後はこの怪物の思うがまま。満たされない飢えに苦しみながら最期はーーー
ーーーーーーーーーーーーーーーーーーーーーーーーーーーーーーーーーーーーーーーーーーーーーーーーーーーーーーーーーーーーーーーーーーーーーーーーーーーーーーーーーーーーーーーーーーーーーーーーーー本当に?
俺は、本当に今詰んでいるのか?なす術は無いのか?
前にも無かったか?経験していないか?こんな常識の枠外にいるような敵と相対した事が。
よく見ろ。よく考えろ。俺はーーー
その時、体が勝手に動いていた。意識がフワフワとしていた。
「ーーーー!!」
後ろでのみきが何か言っていた気がしたが、よく分からなかった。
次の瞬間、いつも水平線で見えていた緑の光が俺を包んでいた。でも何故か、家に帰ろうという気にはならなかった。

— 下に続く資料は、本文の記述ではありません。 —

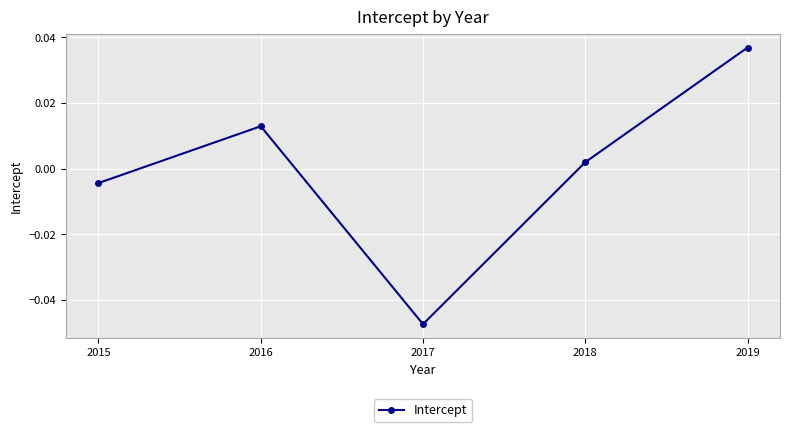

How many series are shown in this chart?

1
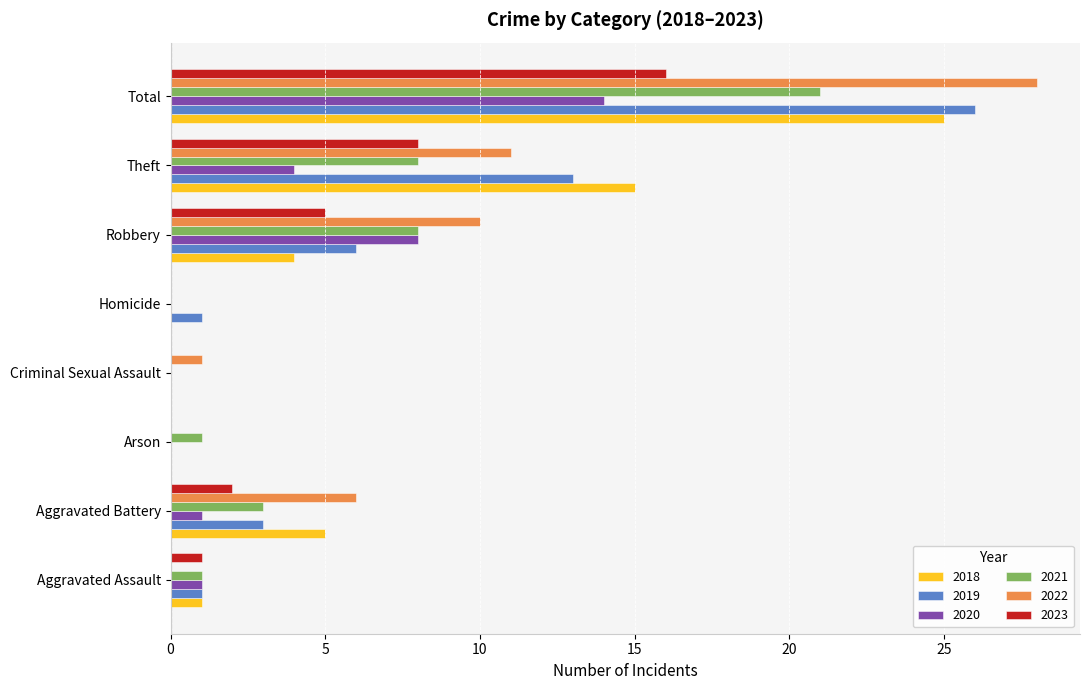

What is the sum of the 2021 values at Total and Homicide?

21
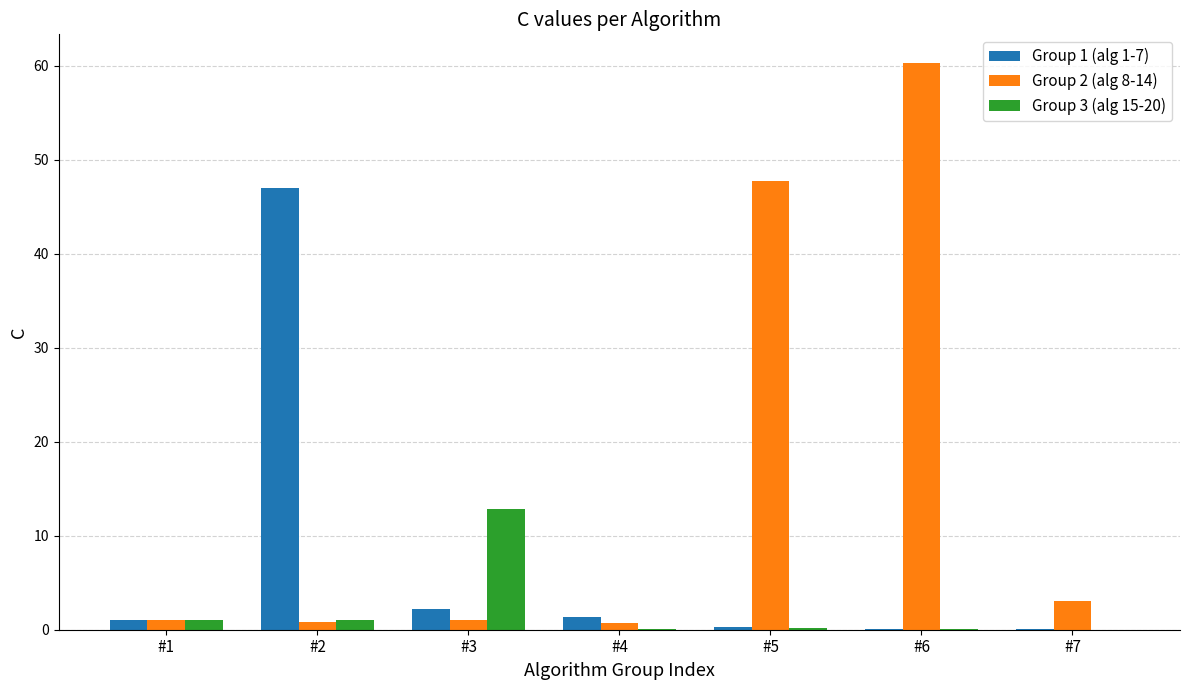

What is the sum of the Group 2 (alg 8-14) values at #3 and #7?

4.1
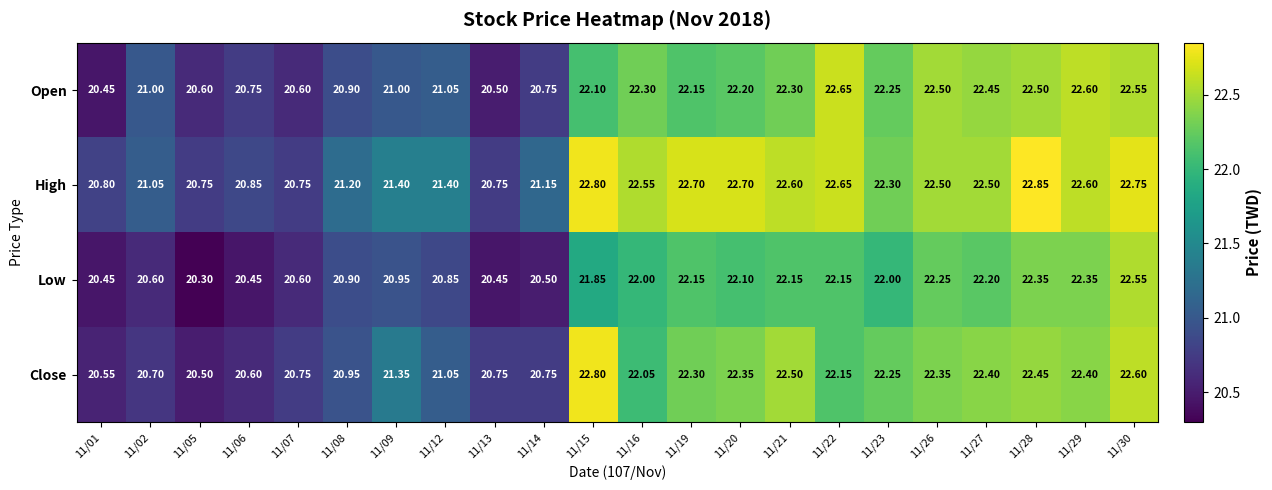

Rank the series by their maximum value, from highest to lowest.

High, Close, Open, Low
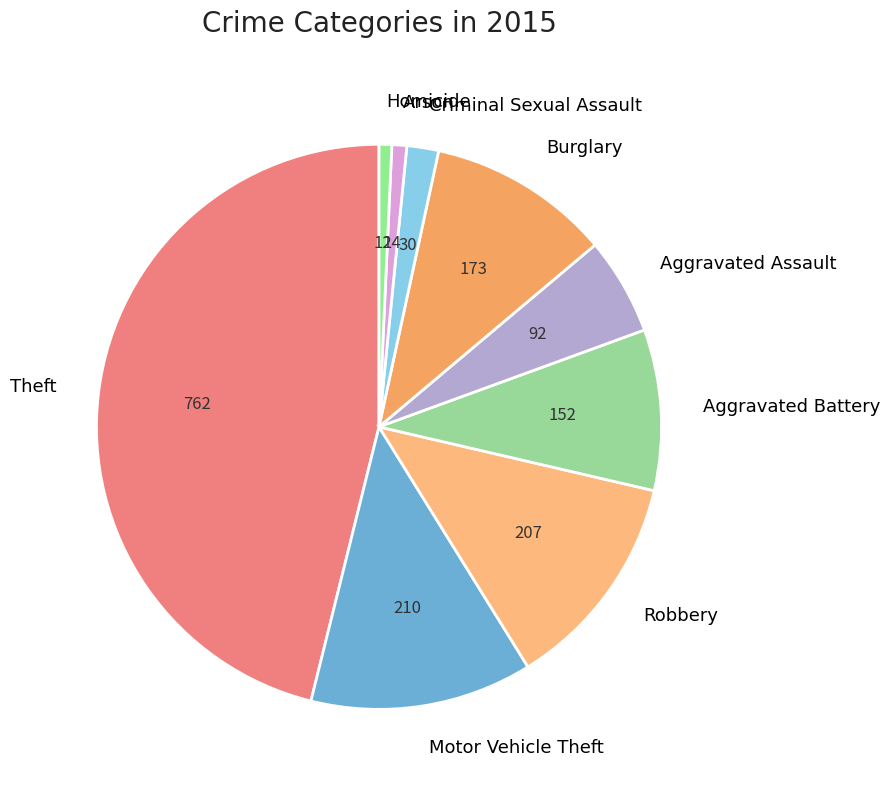

Do Aggravated Assault and Motor Vehicle Theft together represent more than half of the pie?

No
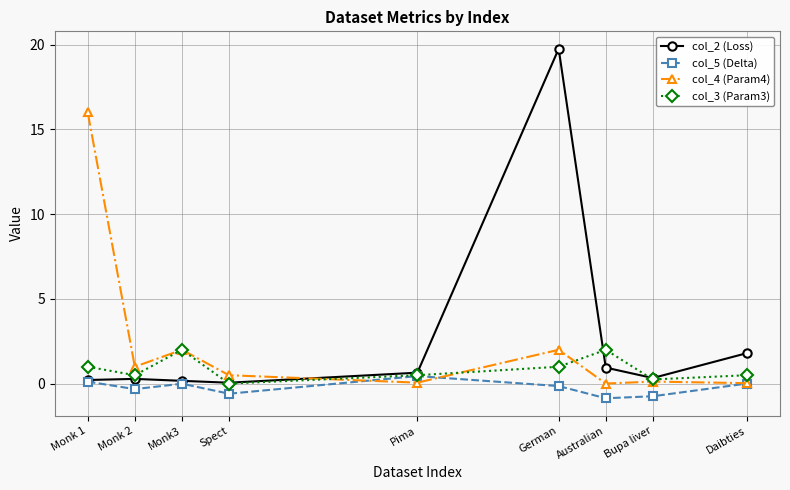

The col_2 (Loss) series shows 0.2 at Monk 1. True or false?

True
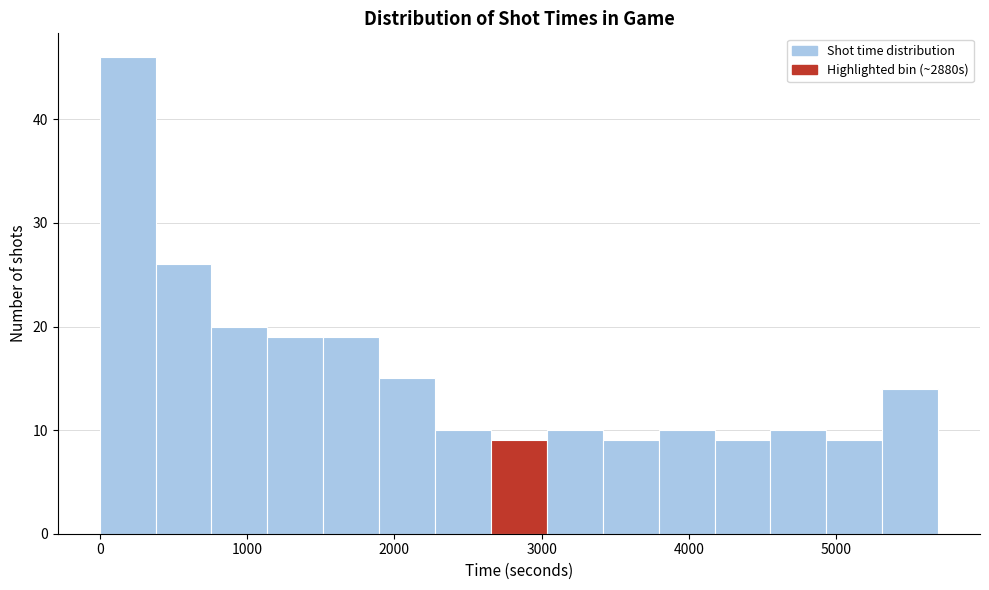

Around what value on the x-axis is the tallest bar? Give the approximate position of its centre, as read against the axis.

200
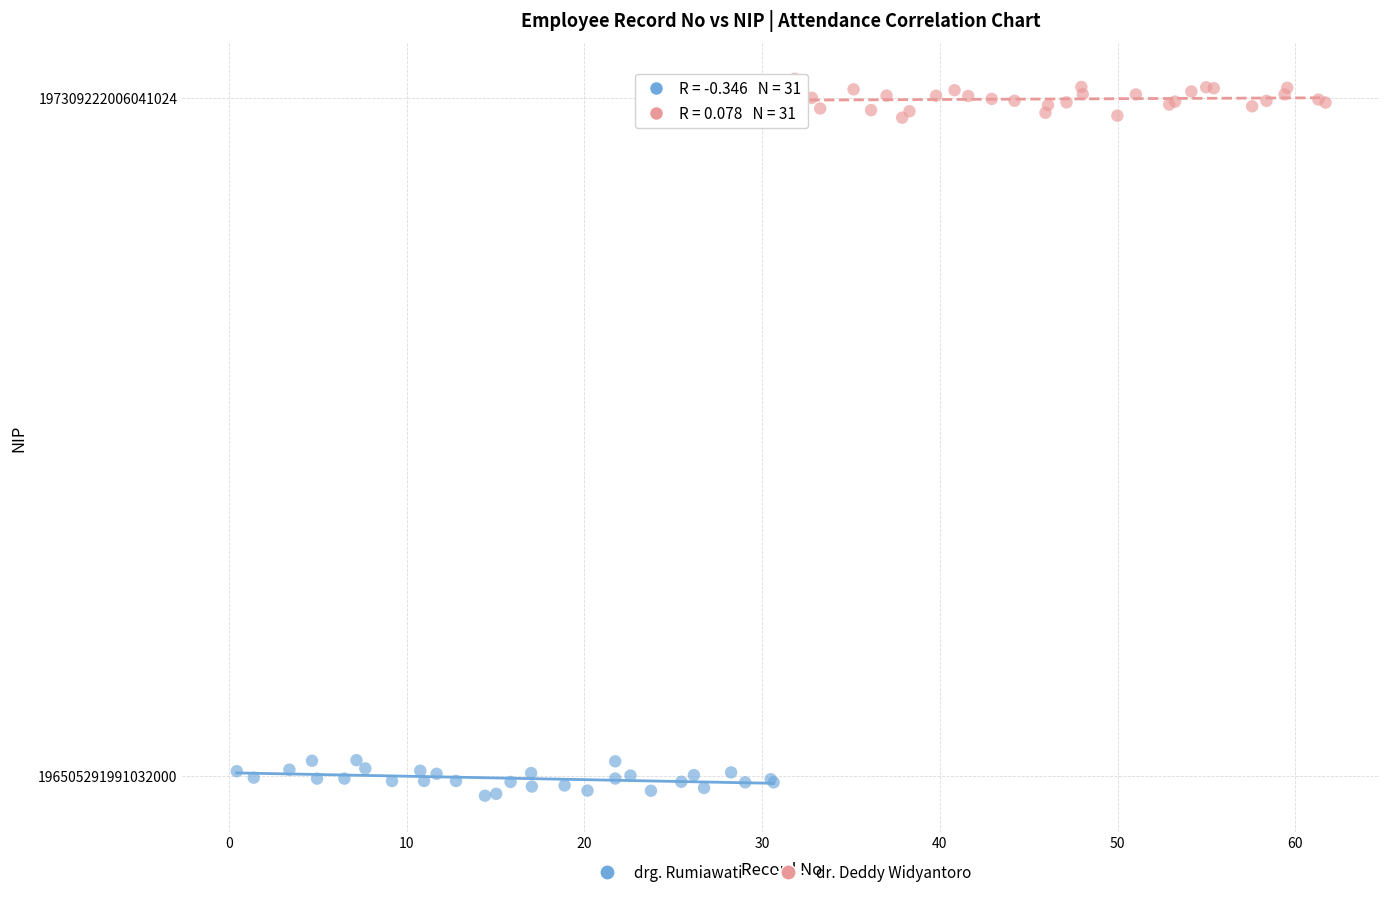

What are all the series names shown in the legend?

drg. Rumiawati, dr. Deddy Widyantoro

ーーーーーーーーーーーーーーーーーーーーーーーーーーーーーーーーーーーーーーーーーーーーーーーーーーーーー家ってどこだよ?
俺の体は光に包まれた。
※
俺は別に柔道とか空手とかを習ったことは無かった。あるのは水泳だけ。
だけど喧嘩だけは負けた事が無かった。型はなく、相手の足捌きから次を予測するとか、そういうめんどくさいモノは一切ない、ただ殴りたい時に殴り蹴るべき時に蹴る。その繰り返し。ただの人間が獣に墜ち、勝者だけが正義となる無法の所業。
相手がトゲの付いた腕を振り下ろそうとしてきたので、俺は敢えて接近して懐に入った。
相手の体がくの字に折れ曲がったので、顔面に膝蹴りをぶつけてやった。
相手が反動でピンとなったので、エルボーをぶつけ、怯んだ隙に胸を思い切り蹴りつけた。
相手は怪物だと思っていたのに、今はとても小さく見える。負ける気がしない。
相手はダメージに苦しんでいる様子だった。
俺は
そして、相手の体に思い切り踵落としを決めてやった。
それが最期だった。相手は虫のように悶えたかと思えばーーーー
ーーーーーーーーーーーーーーーーーーーーーーーーーーーーーーーーーーーーーーーーーーーーーーーーーーーーーーーーーーーーーーーー!!!
※
気付いた時には、俺はそこに立っていた。一瞬、自分がどこにいるのかが分からなかった。
塀は崩れていて、コンクリートには陥没。辺りの植物も燃え、炎の赤は黄昏と混じり消えてている。その様子と俺の状況がすぐには結びつかなかった。
視線に気付き、俺は後ろを振り返った。
その時だった。
「ーーーーーーーーーーーーーーー」
抽象的だった感覚は全て飛び去った。俺と俺じゃない何かが一瞬ハマった事を思い出した。
「あああああああああああああああああああああああああああああああああああああああああああああああああああああああああああああああ!!!!!!!!」
何かが壊れた。俺はもう叫ぶしか無かった。
そして目の前が真っ暗になり、黄昏は消えた。